Распорядок дня вертолётного полка был размерен и довольно суров. Экипажи должны были быть готовыми к выполнению любых задач с рассветом. В связи с этим, за полчаса до начала светлого времени, а это в зависимости от времени года 4.30–5.30, одним из заместителей командира полка проводились предполётные указания.
Постановка задач на следующий день производилась командиром полка в 18.00, в присутствии всего лётного состава. Здесь же проходил разбор выполненных к этому времени полётов за день, доводились разведывательные данные и различные указания. Особое внимание уделялось анализу действий экипажей: при высадке десантов в горах; нанесении ударов по наземным целям и действий при боевых повреждениях. Эти навыки я старался довести у лётчиков своего звена до автоматизма. Каждый случай боевого повреждения вертолёта, которые подробно доводились нам на занятиях, старался примерить к себе и оценить, как бы наш экипаж сработал в подобной ситуации. Мой штурман Валера, хотя и не сильно любил всякие теоретические изыскания, вопросам отработки действий в особых случаях и тренажам отдавался с серьёзной настойчивостью.
К выполнению боевых задач ночью экипажи нашего звена приступили в августе. Основной целью таких полётов являлось патрулирование района аэродрома в радиусе до 50 километров на высотах 1500–4000 метров.
Звено вылетало ночью отдельными парами. Первая пара взлетала с заходом солнца и сменялась другой по мере выработки топлива, и так до рассвета. Полёты ночью вносили свои коррективы в подготовку лётчиков. Особое внимание уделялось технике пилотирования, контролю за своим положением с помощью радиотехнических средств и световых ориентиров, которых, учитывая положение в Афганистане, было совсем немного. Нами активно отрабатывалась посадка на аэродром по посадочным огням без использования наземного прожектора и фар вертолётов. Впоследствии опыт экипажей так возрос, что в лунную ночь нам удавалось производить заход и посадку по приборам, вообще без включения руководителем полётов огней полосы. Без использования лётчиком инфракрасного оборудования и бортовых фар, это было довольно рискованно и являлось нарушением инструкции.

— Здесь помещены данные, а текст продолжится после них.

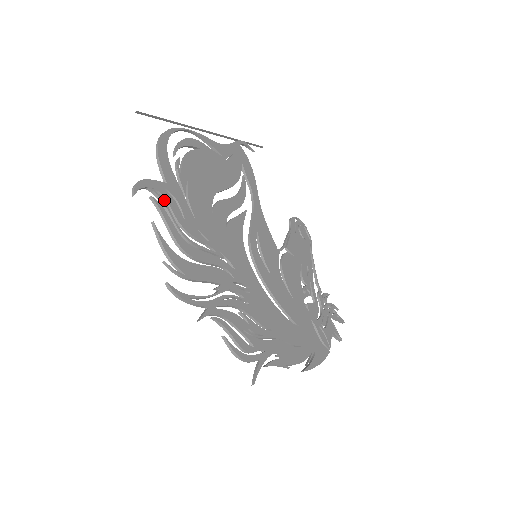
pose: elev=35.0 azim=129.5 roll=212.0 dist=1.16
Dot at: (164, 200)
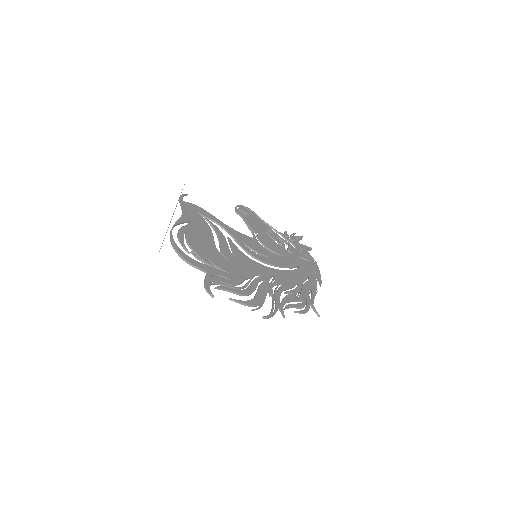
Dot at: (218, 282)
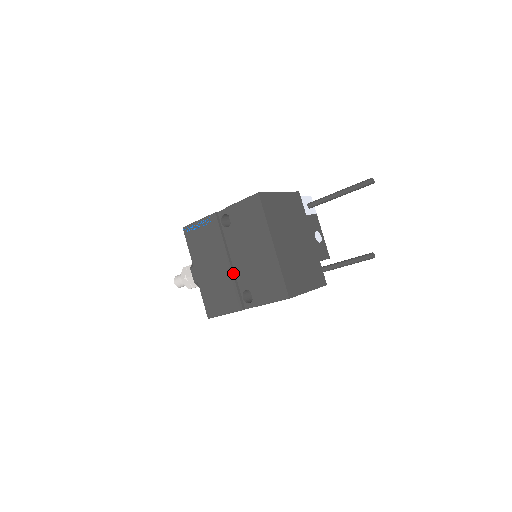
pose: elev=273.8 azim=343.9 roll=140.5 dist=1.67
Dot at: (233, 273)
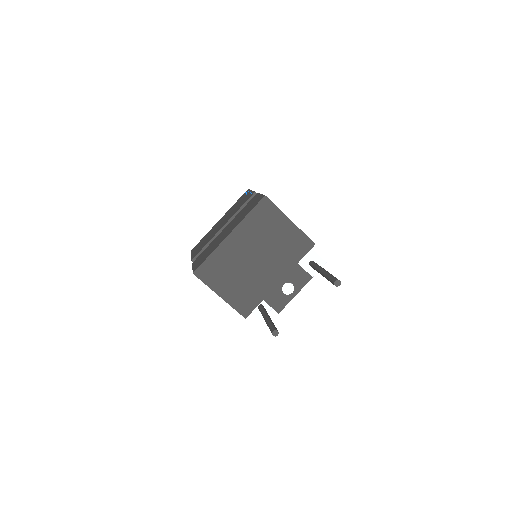
Dot at: (216, 235)
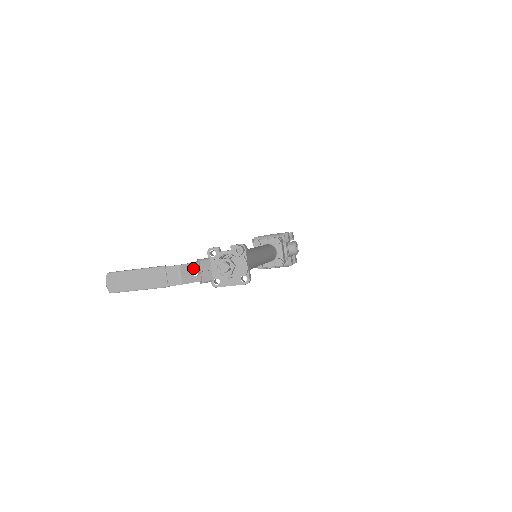
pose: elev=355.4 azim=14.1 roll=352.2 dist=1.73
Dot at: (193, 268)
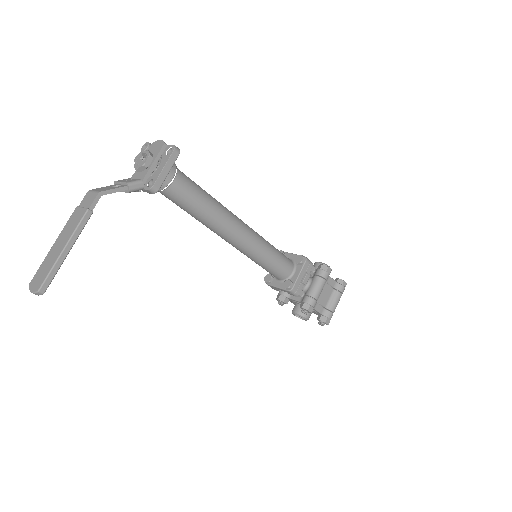
Dot at: (110, 187)
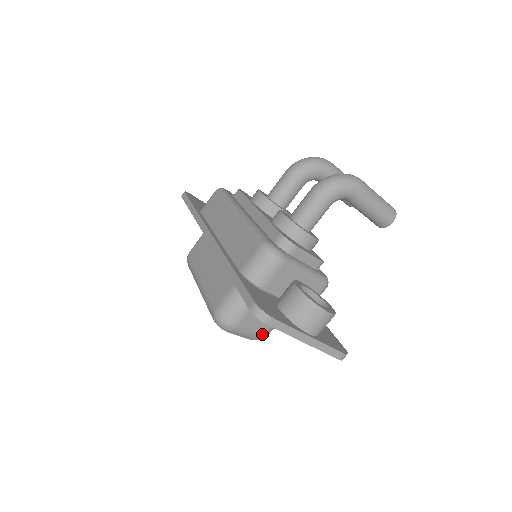
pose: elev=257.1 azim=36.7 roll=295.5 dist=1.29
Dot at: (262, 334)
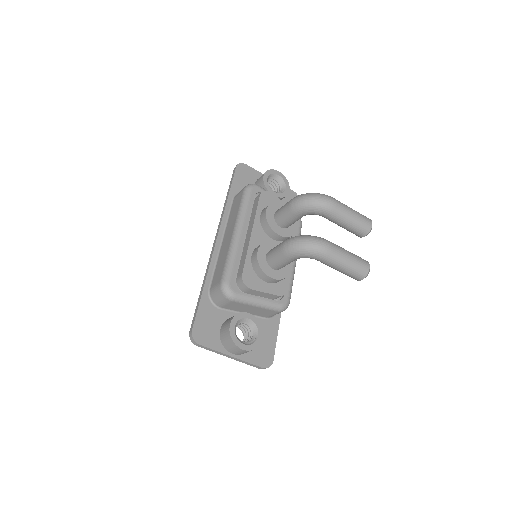
Dot at: occluded
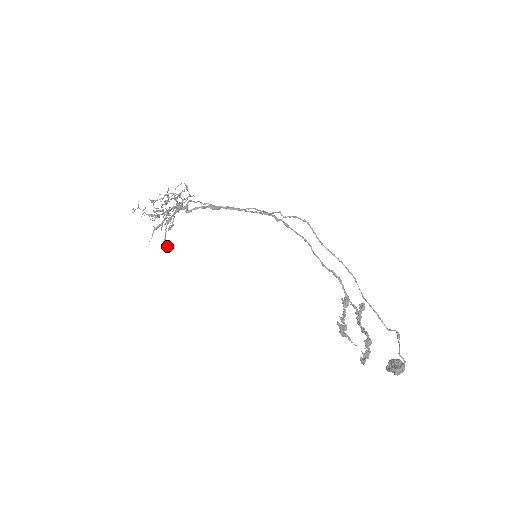
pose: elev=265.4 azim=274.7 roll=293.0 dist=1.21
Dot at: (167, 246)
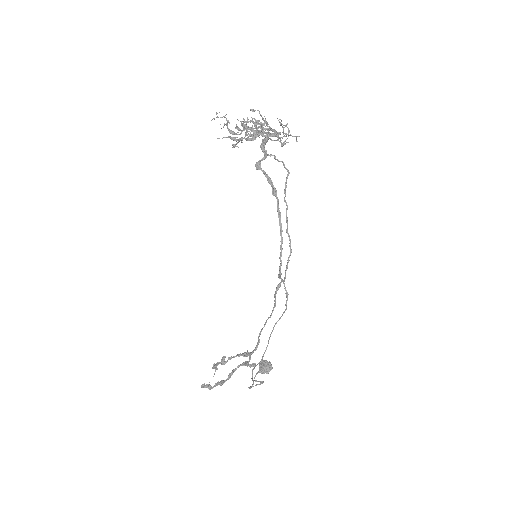
Dot at: occluded
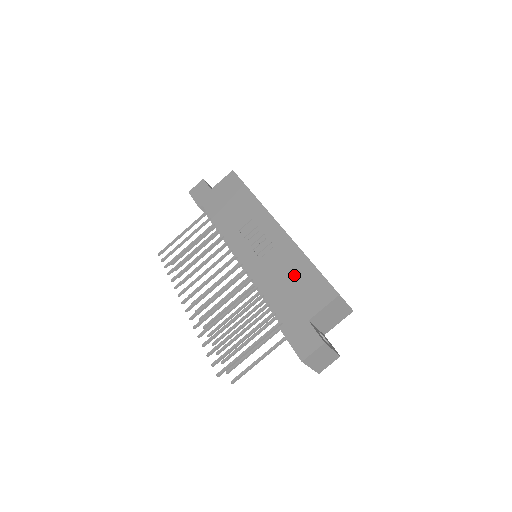
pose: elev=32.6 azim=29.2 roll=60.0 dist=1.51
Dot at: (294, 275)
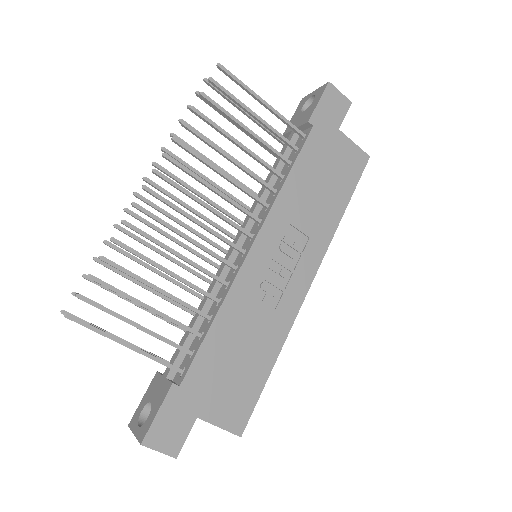
Dot at: (249, 357)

В одно из наших обычных ночных дежурств мы находились у себя в «модуле». Команды на взлёт не поступало. Через некоторое время после захода солнца раздался рёв и страшные взрывы. Вообще к взрывам и стрельбе за это время мы привыкли, но тут снаряды, казалось, рвались прямо под окнами. Не дожидаясь сигнала с командного пункта, я дал команду экипажам: «По вертолётам!». Быстро похватав автоматы и ЗШ, мы выскочили из «модуля» и действительно услышали и увидели разрывы душманских реактивных снарядов. Они рвались прямо на взлётной полосе и между стоянками вертолётов, которые находилась в 50–100 метрах от нашего жилья. Пригибаясь, мы побежали к своим Ми-24. В это время я с удивлением думал: «Точно сыпят, гады!». Заняв своё место в спасительной бронированной кабине, сразу приступил к запуску. Сложнее было бортовому технику, который был обязан контролировать процесс запуска двигателей снаружи. Почти лёжа на земле, он жестами подавал нам установленные в таких случаях сигналы.

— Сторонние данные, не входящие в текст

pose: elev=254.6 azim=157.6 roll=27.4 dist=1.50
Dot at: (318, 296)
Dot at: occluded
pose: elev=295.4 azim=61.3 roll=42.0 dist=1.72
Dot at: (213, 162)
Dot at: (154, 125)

Обстрел аэродрома продолжался, но несмотря на это наша пара быстро вырулила на полосу и произвела взлёт. Набрав безопасную высоту и получив доклад от ведомого, Андрея Грязнова, «349-й справа на месте», я осмотрелся. Внизу черно, только видны отдельные огоньки да пожар на стоянке от разрывов реактивных снарядов. Душманы, услышав рокот вертолетов, прекратили обстрел, но оперативный дежурный КП по радио дал нам приказ на уничтожение бандитов.

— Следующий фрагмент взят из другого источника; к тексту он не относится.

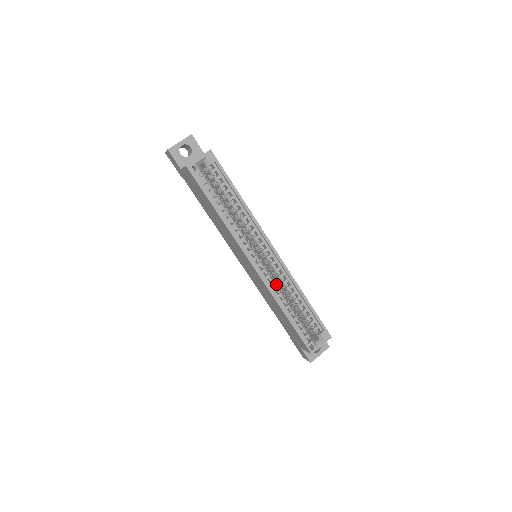
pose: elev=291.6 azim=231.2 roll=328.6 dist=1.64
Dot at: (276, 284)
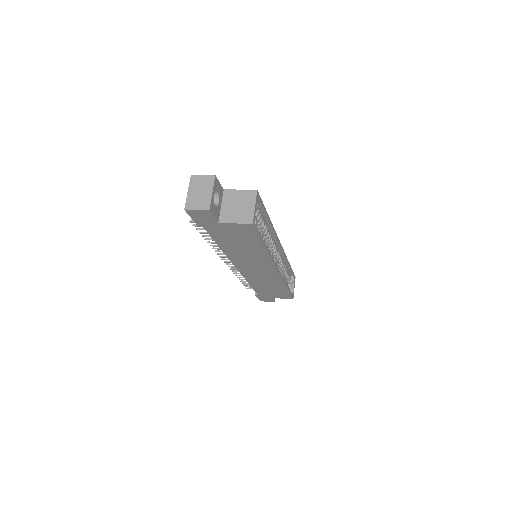
Dot at: occluded
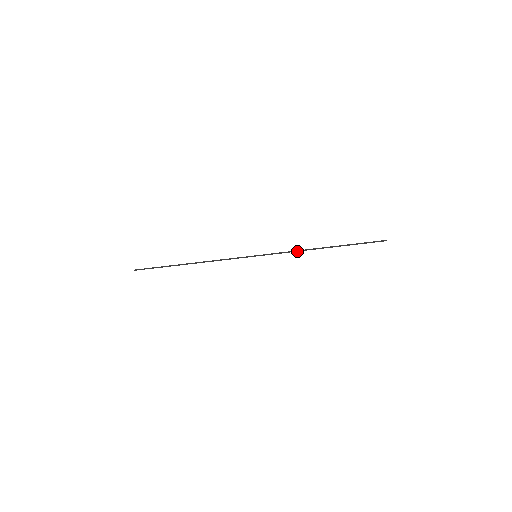
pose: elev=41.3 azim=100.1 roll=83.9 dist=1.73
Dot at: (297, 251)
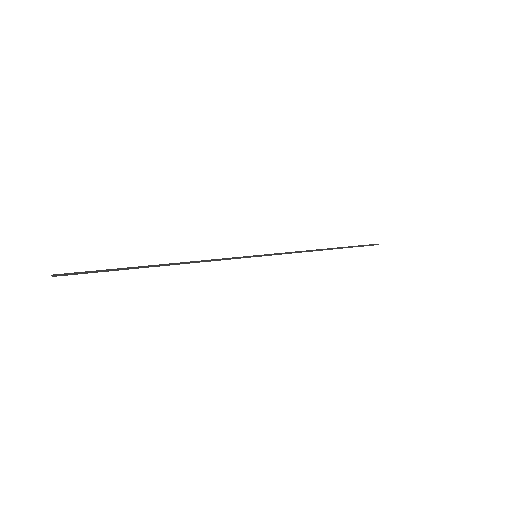
Dot at: occluded
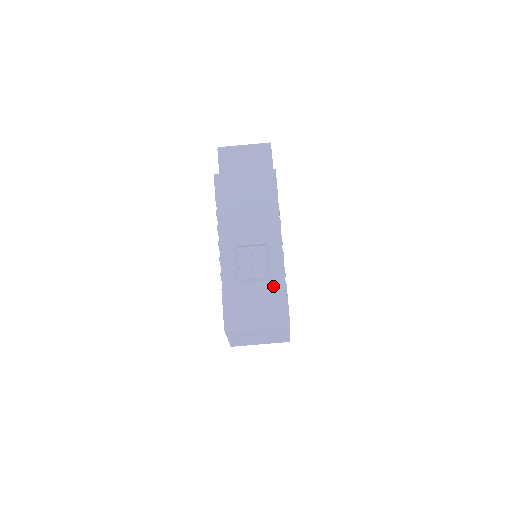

Мы приступили к выполнению задачи. Связались с одной из 15 застав, обеспечивающих безопасность аэродрома, и запросили у них информацию. Застава подтвердила, что видели точку, откуда производился пуск ракет, но достать душманов своим огнём они не смогли. Показав трассирующей очередью из крупнокалиберного пулемета направление и сообщив дальность до цели, командир заставы достаточно точно нас сориентировал. Находясь на связи с ним, наша пара произвела сброс двух осветительных бомб САБ-250 с таким расчётом, чтобы осветители загорелись на земле, обозначив цель. Командир охранения ещё раз ориентировал нас о положении цели относительно горящих на земле факелов бомб. Теперь мы смело могли приступать к поражению душманов. Выполнив 3 боевых захода в этом полёте и 5 заходов в следующем, сменив вертолёты на другие, наша пара израсходовала 6 бомб, 160 неуправляемых ракет и два боекомплекта пушек. Банда была уничтожена. Это был один из наших первых эффективных боевых вылетов.
9 сентября нам поставили очередную задачу: обеспечить эвакуацию десятерых спецназовцев из района их действий. Первыми взлетели два Ми-8, следом мы с ведомым на наших Ми-24. Группа пришла в заданный район, транспортные вертолёты успешно забрали 10 разведчиков и произвели взлёт. Мы уже собиралась ложиться на обратный курс. Пересекая неглубокое ущелье, тянувшееся вдоль русла реки на плоскогорье, один из экипажей восьмерок сообщил в эфир: «Обнаружили караван, захожу на посадку, будем высылать досмотровую группу». Тут и я увидел этот караван, идущий, скорее всего, из Пакистана в сторону Чёрной горы. Я понял следующее. Или действительно наши спецназовцы отчаянные ребята, или ведущий восьмерок не совсем понимает, что делает. Караван состоял приблизительно из 300 гружёных верблюдов и лошадей, которые растянулись в ущелье на расстоянии почти два километра. Сопровождали это стадо почти столько же людей.
Оперативный дежурный КП поздно сориентировался и команду на запрет посадки выдал, когда досмотровая группа уже пыталась осуществить проверку всех этих людей и груза на наличие оружия. Однако, гордые пуштуны не противодействовали отчаянной попытке спецназа досмотреть караван. Проверка была только обозначена и мы, похоже, расстались с ними довольные друг другом.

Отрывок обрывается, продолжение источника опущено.